June 5, 2011Is there life on Mars? We may soon find out
After 40 years of missions to Mars, its secrets could finally be within our reach
Forty years ago, space engineers launched a probe that would play a pivotal role in changing our understanding of our place in the cosmos. On 30 May 1971, Mariner 9 was dispatched to Mars on an Atlas Centaur rocket and in November that year slipped into orbit around the Red Planet.
In doing so, the American robot spaceship became the first manmade object to be placed in orbit around another planet. Humans had added an artificial satellite to another world. A few days later, two other spacecraft, Mars 2 and Mars 3, both built by the Soviet Union, followed suit and achieved Martian orbit. In three weeks, the Red Planet had become a scientific hotspot.
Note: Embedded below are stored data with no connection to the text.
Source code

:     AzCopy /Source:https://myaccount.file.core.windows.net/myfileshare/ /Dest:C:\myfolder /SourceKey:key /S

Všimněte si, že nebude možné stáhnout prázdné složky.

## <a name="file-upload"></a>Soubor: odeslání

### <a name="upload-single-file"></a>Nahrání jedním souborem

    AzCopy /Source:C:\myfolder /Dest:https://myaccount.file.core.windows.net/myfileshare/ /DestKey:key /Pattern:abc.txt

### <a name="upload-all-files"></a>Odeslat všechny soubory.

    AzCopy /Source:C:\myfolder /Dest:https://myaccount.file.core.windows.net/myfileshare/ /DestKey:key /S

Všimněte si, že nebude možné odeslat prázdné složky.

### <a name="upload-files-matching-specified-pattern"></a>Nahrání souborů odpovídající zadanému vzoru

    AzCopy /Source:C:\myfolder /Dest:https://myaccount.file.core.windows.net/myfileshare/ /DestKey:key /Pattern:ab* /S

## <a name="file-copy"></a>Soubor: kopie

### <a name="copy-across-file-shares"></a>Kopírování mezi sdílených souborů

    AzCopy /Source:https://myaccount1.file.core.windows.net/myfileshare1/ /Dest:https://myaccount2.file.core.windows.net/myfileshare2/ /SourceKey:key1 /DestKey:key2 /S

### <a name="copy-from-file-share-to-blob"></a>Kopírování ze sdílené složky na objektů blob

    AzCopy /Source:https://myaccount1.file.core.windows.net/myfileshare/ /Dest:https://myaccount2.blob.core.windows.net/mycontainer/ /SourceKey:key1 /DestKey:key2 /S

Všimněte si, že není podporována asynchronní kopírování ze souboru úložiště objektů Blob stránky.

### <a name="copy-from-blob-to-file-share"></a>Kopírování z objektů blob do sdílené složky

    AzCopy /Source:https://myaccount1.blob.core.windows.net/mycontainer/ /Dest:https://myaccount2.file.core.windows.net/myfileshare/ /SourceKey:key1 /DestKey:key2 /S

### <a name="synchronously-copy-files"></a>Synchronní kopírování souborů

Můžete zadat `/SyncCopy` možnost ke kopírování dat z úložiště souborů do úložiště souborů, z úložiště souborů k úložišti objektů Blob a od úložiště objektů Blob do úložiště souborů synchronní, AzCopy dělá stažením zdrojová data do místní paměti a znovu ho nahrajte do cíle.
Thus began a revolution in our understanding of the solar system, a family of planets that space probes have shown to be far stranger and more exotic than expected, with Mars producing the largest number of surprises. Mariner 9 showed it possesses the solar system's largest mountain and its biggest canyon, while ancient riverbeds and streams were discovered at several sites, findings that have been confirmed and explored in far greater detail by subsequent probes and which continue to maintain hopes that we will one day find signs of life on another world.
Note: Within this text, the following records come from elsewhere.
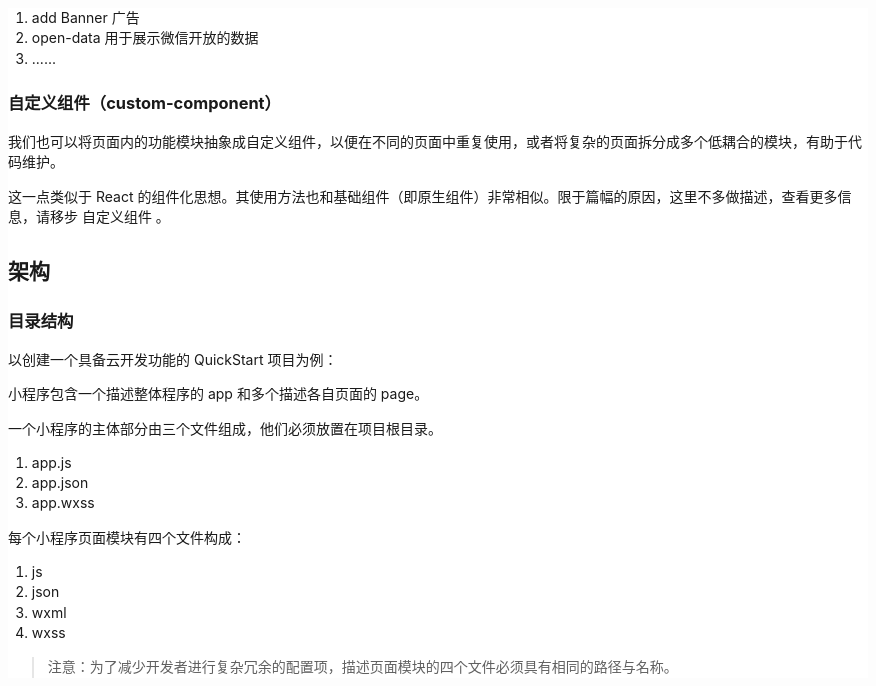 1. add Banner 广告
2. open-data 用于展示微信开放的数据
3. ......

### 自定义组件（custom-component）

我们也可以将页面内的功能模块抽象成自定义组件，以便在不同的页面中重复使用，或者将复杂的页面拆分成多个低耦合的模块，有助于代码维护。

这一点类似于 React 的组件化思想。其使用方法也和基础组件（即原生组件）非常相似。限于篇幅的原因，这里不多做描述，查看更多信息，请移步 自定义组件 。

## 架构

### 目录结构

以创建一个具备云开发功能的 QuickStart 项目为例：

小程序包含一个描述整体程序的 app 和多个描述各自页面的 page。

一个小程序的主体部分由三个文件组成，他们必须放置在项目根目录。

1. app.js
2. app.json
3. app.wxss

每个小程序页面模块有四个文件构成：

1. js
2. json
3. wxml
4. wxss

> 注意：为了减少开发者进行复杂冗余的配置项，描述页面模块的四个文件必须具有相同的路径与名称。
Forty years on, Mars is still a place of fascination for humanity, though its investigation has been a rocky business. "The story of Mars exploration has been a real rollercoaster," admits Oxford astronomer Professor Fred Taylor, who has worked closely with Nasa on a number of missions to the planet. "Once, it seemed destined to support life. Then we thought it was utterly dead and featureless. Then we discovered – thanks to Mariner 9 – that it had a landscape through which water had poured. After that, craft found its soil contained no signs of biological material. Since then, we have bounced back and are hopeful life may exist deep underground."
As a result, a swath of missions to Mars is being planned for the next few years with the US, Russia, China, and Europe all preparing spacecraft. These will include automated rovers, with one, called ExoMars, that is being built in the UK; craft that drill deep below the planet's surface; another that will land on Mars's moon, Phobos, and survey the planet from there; and, ultimately, a robot spaceship that will fire samples of Martian soil and rocks back to Earth for analysis. "Once we get our hands on that, we will have a real chance of finding out if there is life underneath the Martian surface," says David Parker, director of space science at the British National Space Centre.